In the de re attribution case, if we countenance strongly unnameable objects, we cannot get away from the problem that, in scenarios where you designate them rigidly, they are no longer unnamed, by adding an actualizing clause. We must instead stretch the bounds of possibility further than we would have to for the translation of quantification, and talk as it were about scenarios in which – per impossible – you designate something and predicate something of it without it thereby being unnamed. That is, we hold fixed the unnameability/unnamedness, even though it isn't consistent with the supposition that the object in question is being designated.

This, while very worrying for an analytic philosopher, is, I think, not completely absurd. It seems we can make some sense, for example of the following:

If you were to say of an unnamed object that it was unnamed, you would say something true.

There is certainly an available reading on which this is false, but I think we can also give it a reading on which it is true. This may be brought out by the following somewhat strange but I think not absurd expansion:

If you could somehow say of an unnamed object that it was unnamed, without thereby changing its namedness status, you would say something true.

So far, I have been talking about the impossible scenarios we may need in our sets of relevant A-scenarios. But we must also consider the question of which ones we may need to leave out. I will not go into this this time.

What Has Been Achieved

A final word about the motive of the above accounts. There is no denying the fact that they are not very simple or straightforward. In mitigation of this, it may be said that some of the main difficulties only came up on certain conditions, where these conditions and whether they are met may yet be clarified to our advantage – the two main ones are: the question of whether acriptionally identical propositions can differ in ICI/modal status, and the question of whether we need to worry about objects which are unnameable, and facts which are unstateable, in some modally very strong sense.

I think if we take a step back, these proposals do indeed shed light on the meaning of de re modal attributions and quantifying into modal contexts. Rather than saying that they 'give the meaning' of such talk (although I think we could say this at a suitable granularity), we can say that they are equivalent, and that seeing their connection to such talk can shed light on the latter. They can also be regarded as partly determinative of the meaning of such talk, guiding its intuitive meaning more definitely along certain channels.

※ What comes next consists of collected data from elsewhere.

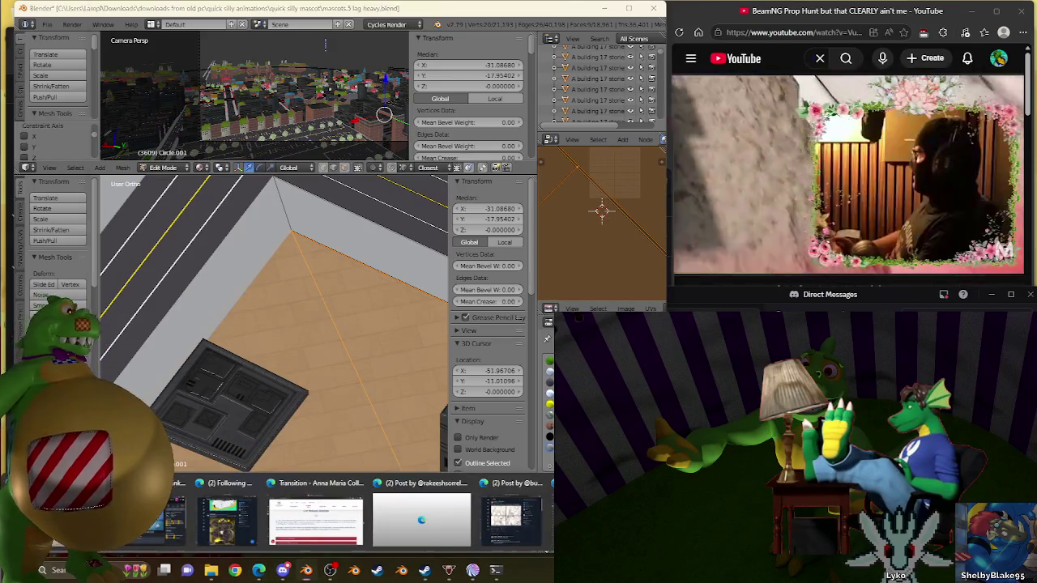
# Review Patreon notifications, membership insights and the Earnings tab, then minimize Patreon
pyautogui.click(421, 519)
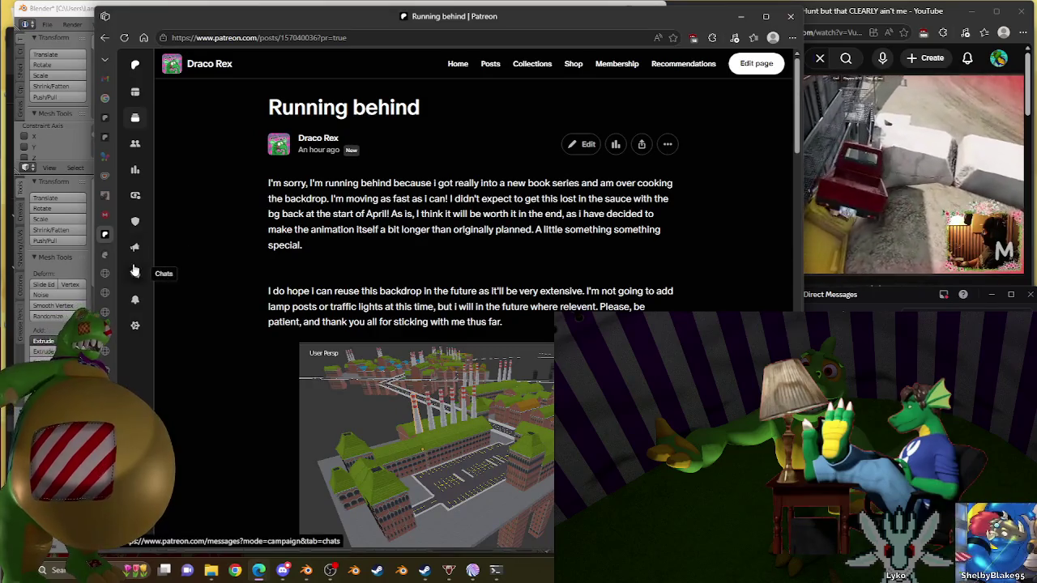
pyautogui.click(132, 304)
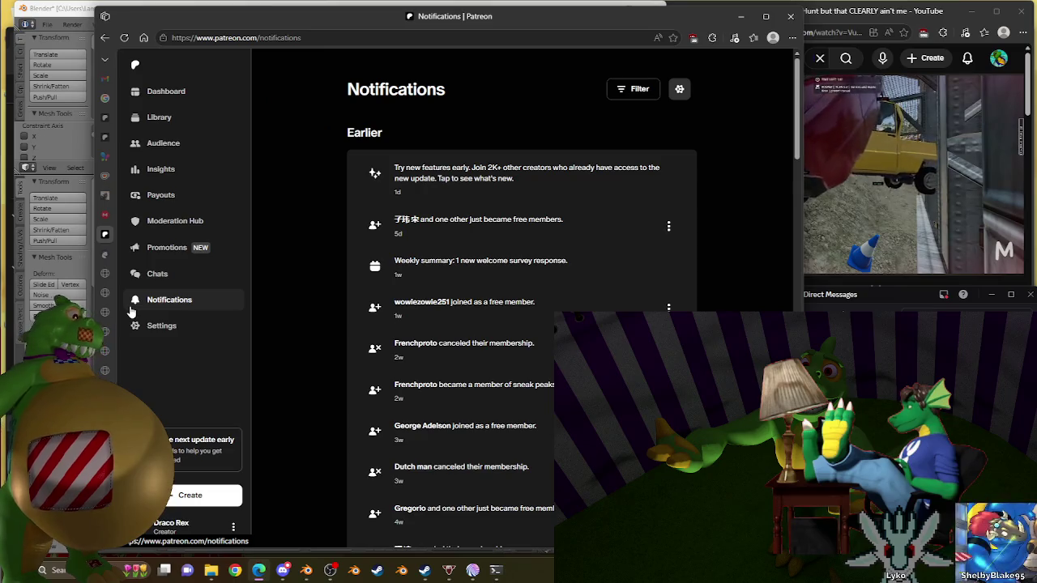
pyautogui.click(136, 171)
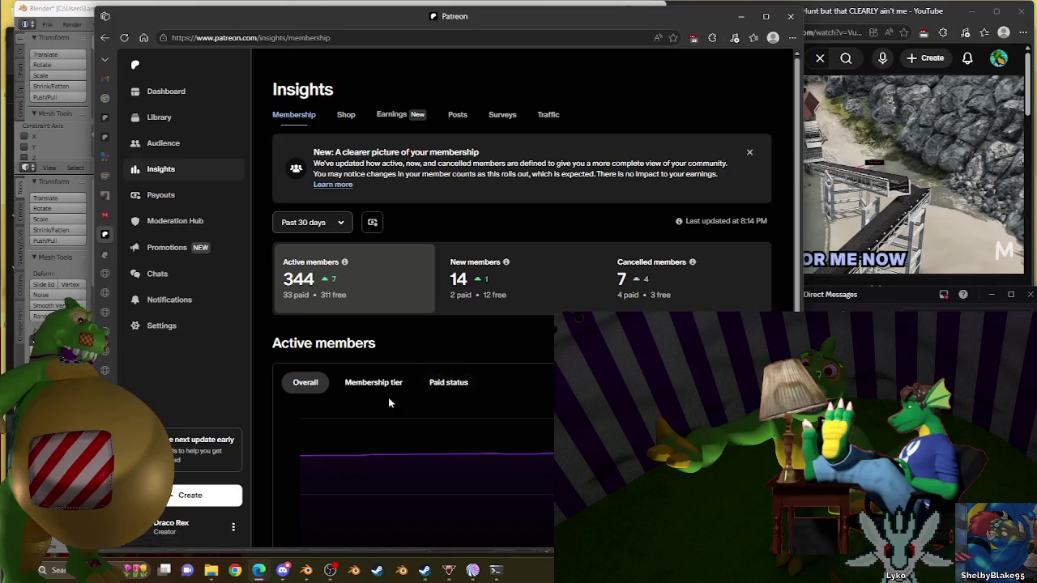
pyautogui.click(401, 118)
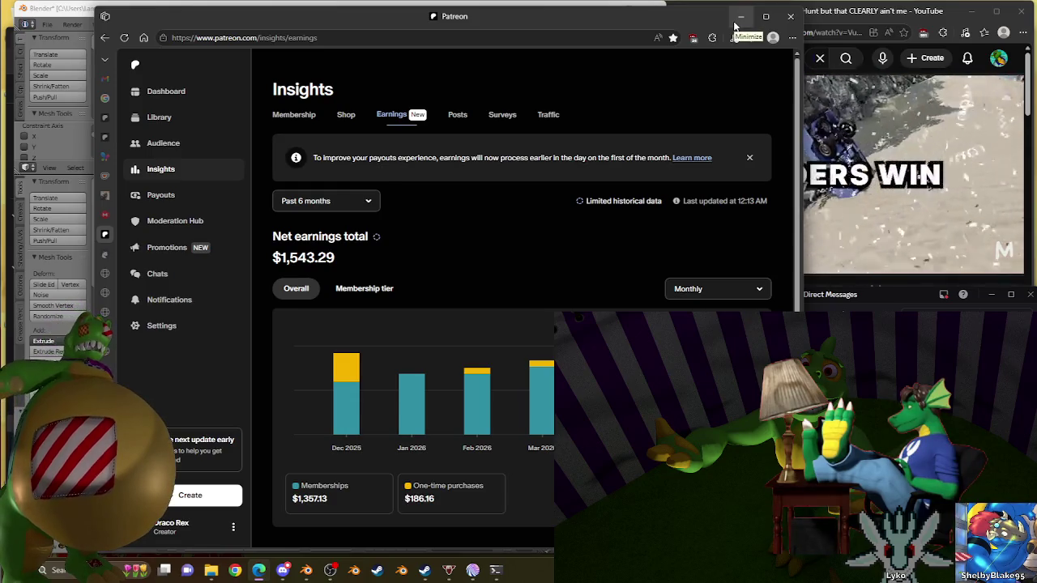
pyautogui.click(736, 19)
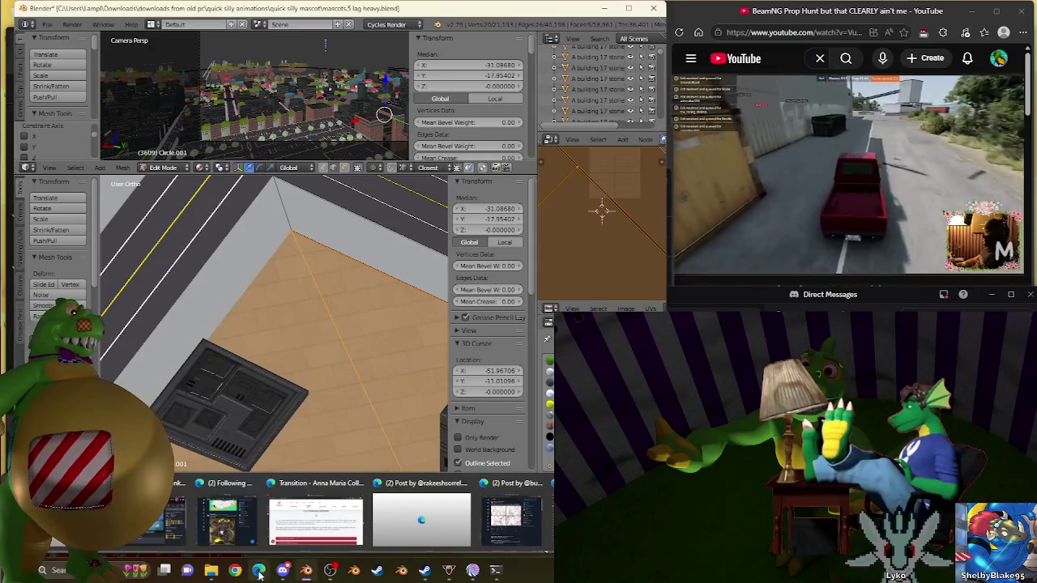
# Scroll the Meltopia Steam store page down to its Melt the Snow section
pyautogui.click(423, 569)
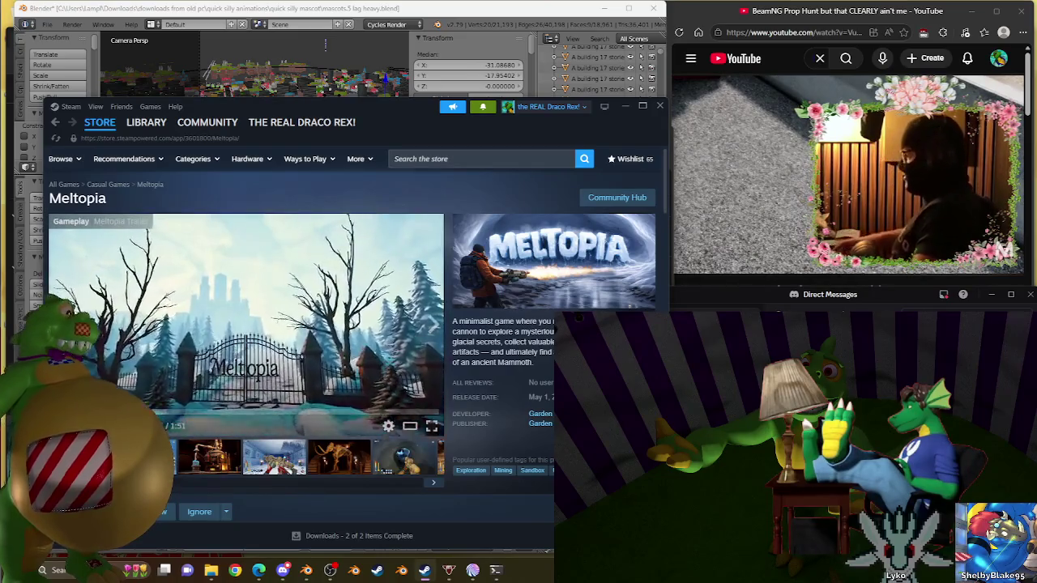
pyautogui.scroll(-4, 432, 295)
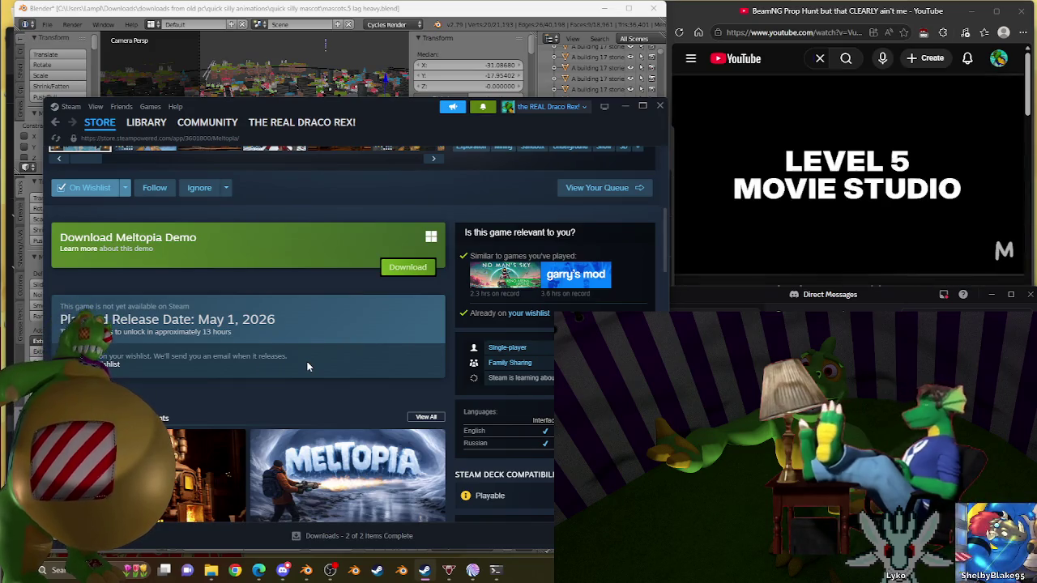
pyautogui.scroll(-3, 307, 366)
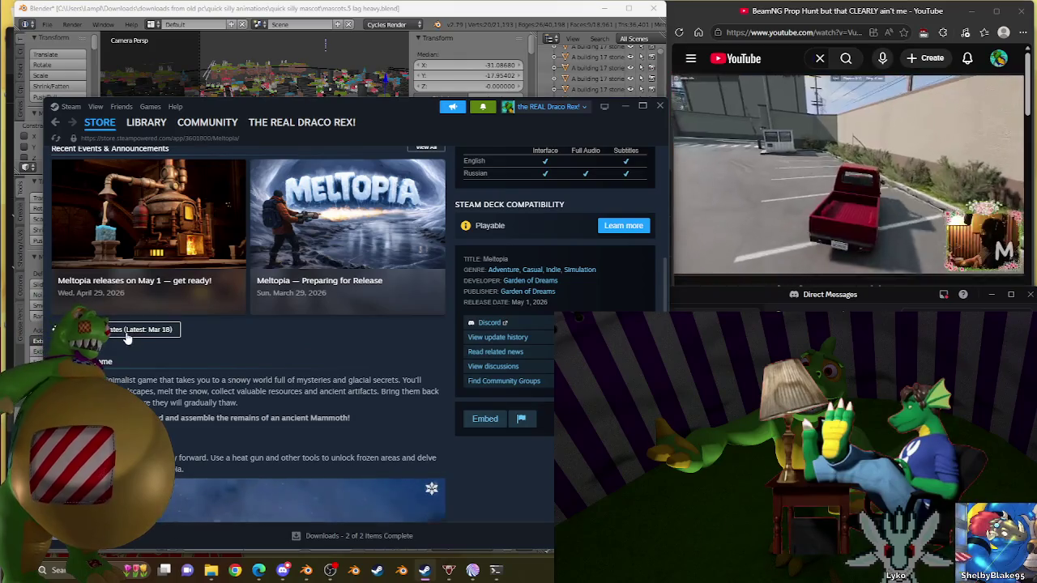
pyautogui.scroll(-3, 233, 344)
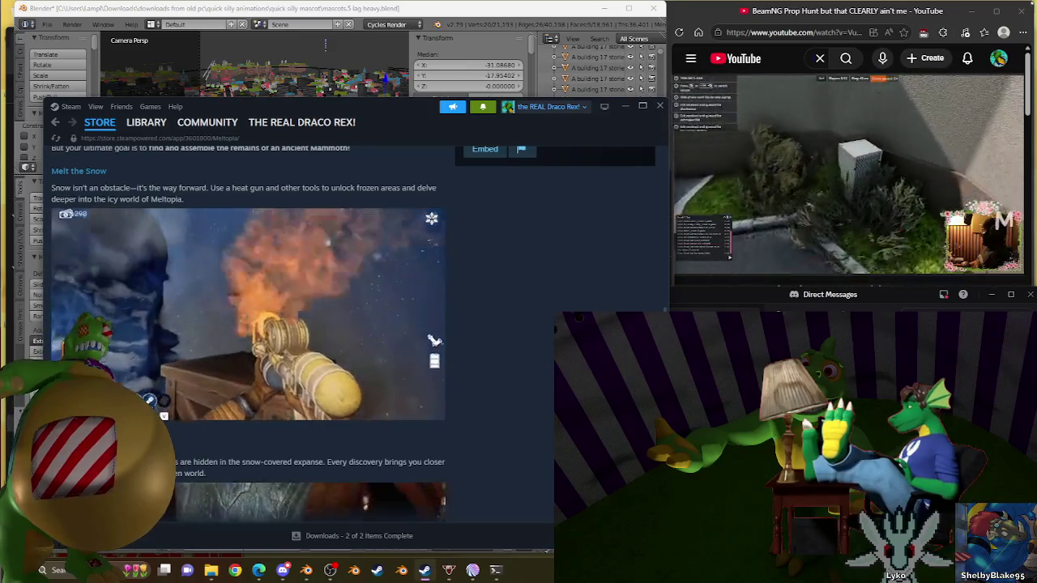
pyautogui.click(794, 72)
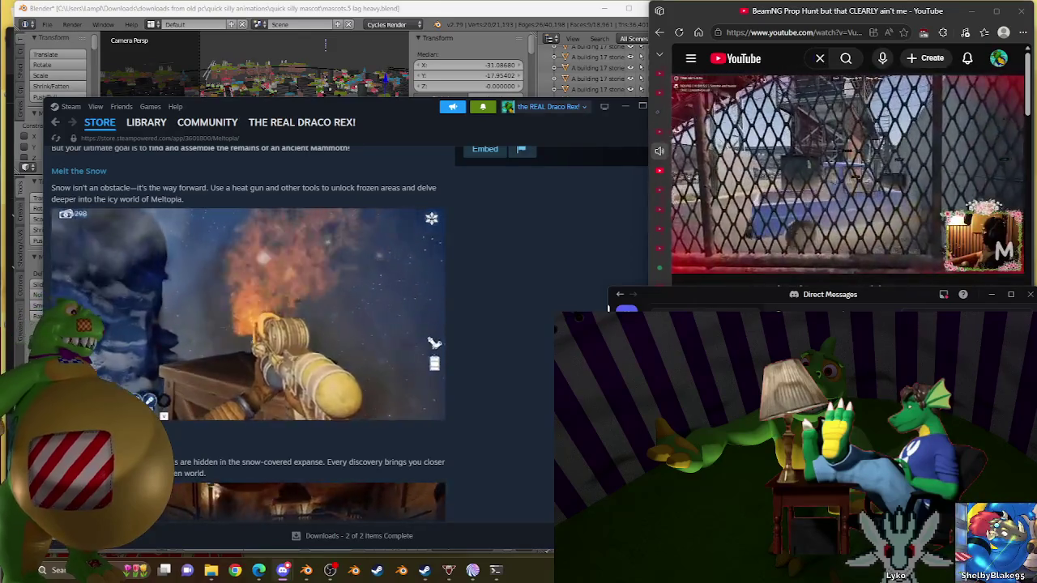
# Return to the YouTube home feed and open the Scary Space Monster short
pyautogui.click(835, 111)
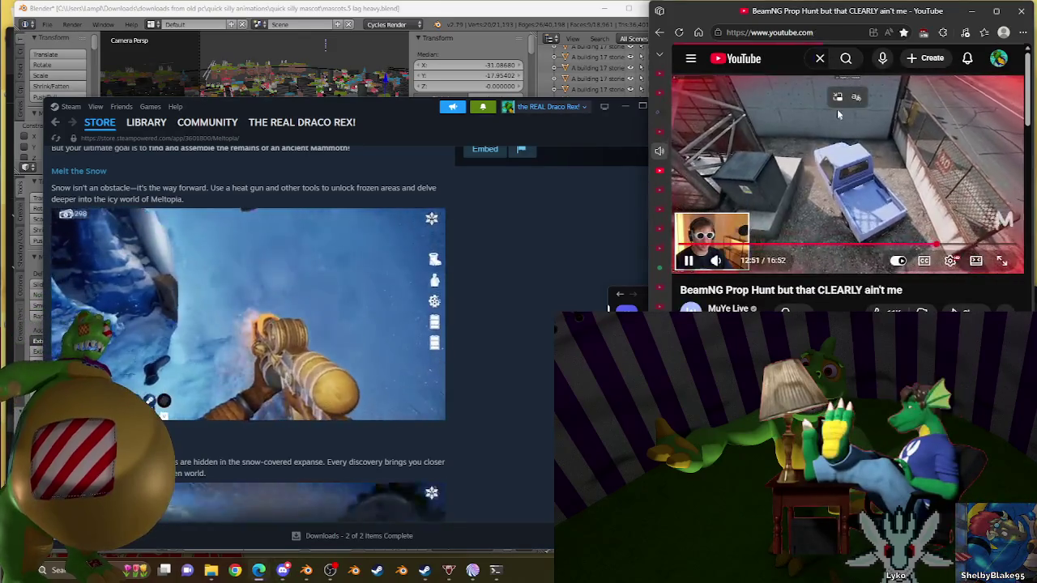
pyautogui.press('alt+Left')
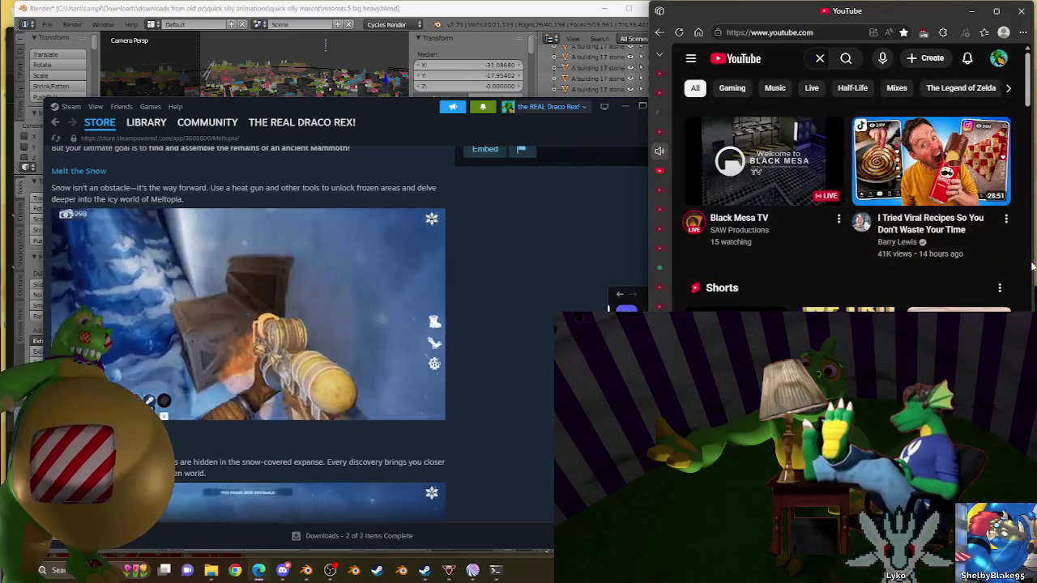
pyautogui.scroll(-3, 1032, 266)
pyautogui.scroll(2, 1022, 278)
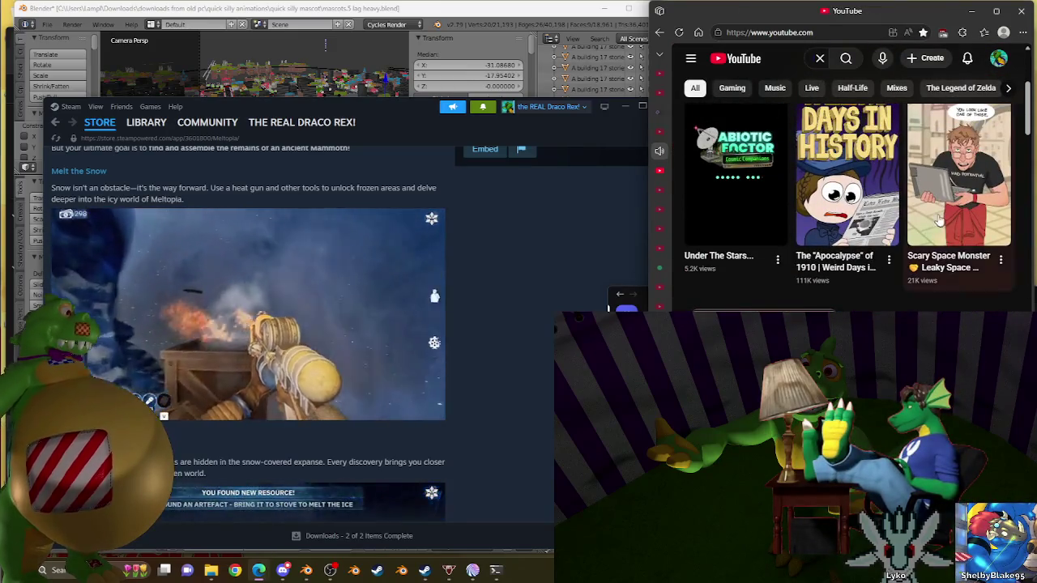
pyautogui.click(937, 217)
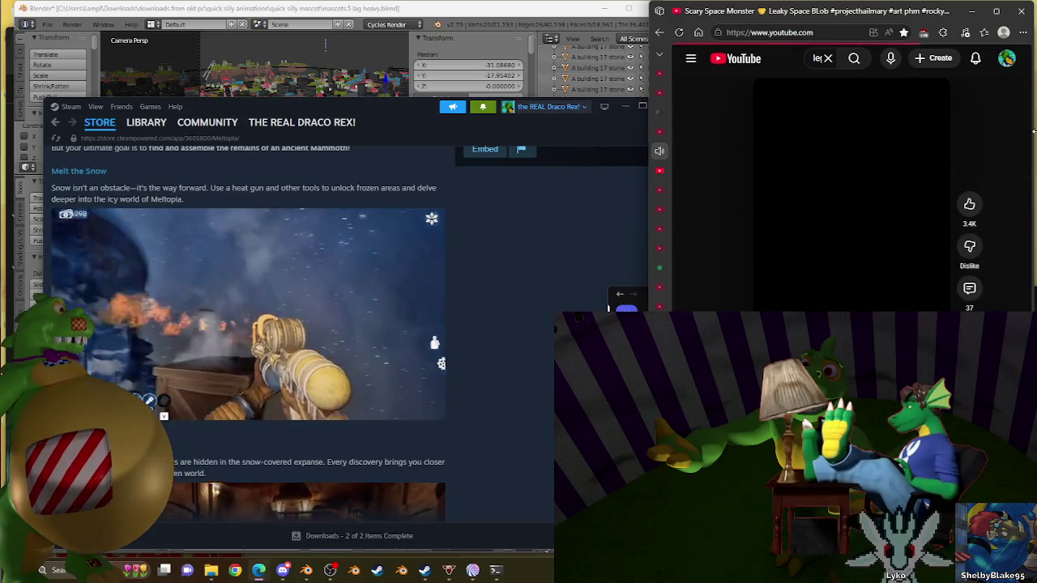
# View the first short's comments, then go home and open The King and the Golem video
pyautogui.scroll(-3, 1031, 224)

Furthermore, the fact that such connections can be made may help ward of scepticism, born of misunderstanding, about my whole approach to subjunctive modality, even on the approach's home ground of necessity as an attribute of propositions. This is connected with the general confusion surrounding subjunctive modality and Kripke's achievement in isolating it so clearly.

If we can make some intuitive sense of both de re subjunctive modal talk and quantification into subjunctive modal contexts, as well as of talk of necessity as an attribute of propositions, and if we feel that we are in some sense dealing with the same notions here, it would be a bad sign for my account of necessity as an attribute of propositions if connections such as we have proposed couldn't be made. So showing that they can helps, not just to make the account more powerful, but to make it more attractive on its home turf.

In case this is not already clear from the above, it remains to be emphasized that the accounts given above are not supposed to be the only way of approaching the issues of de re modal ascription and quantification into modal contexts. Just way. So, there is plenty of room for such talk to already make sense and work as it were “standalone”, as well as for there to be other accounts of a quite different nature, giving quite other connections and explanations.

Finally, it is worth remarking that the device of strengthened substitutional quantification may also be of use in accounting for quantification into other contexts besides that of a subjunctive modal operator – for example, epistemic modal contexts, or the context of an a priority operator, and propositional attitude contexts.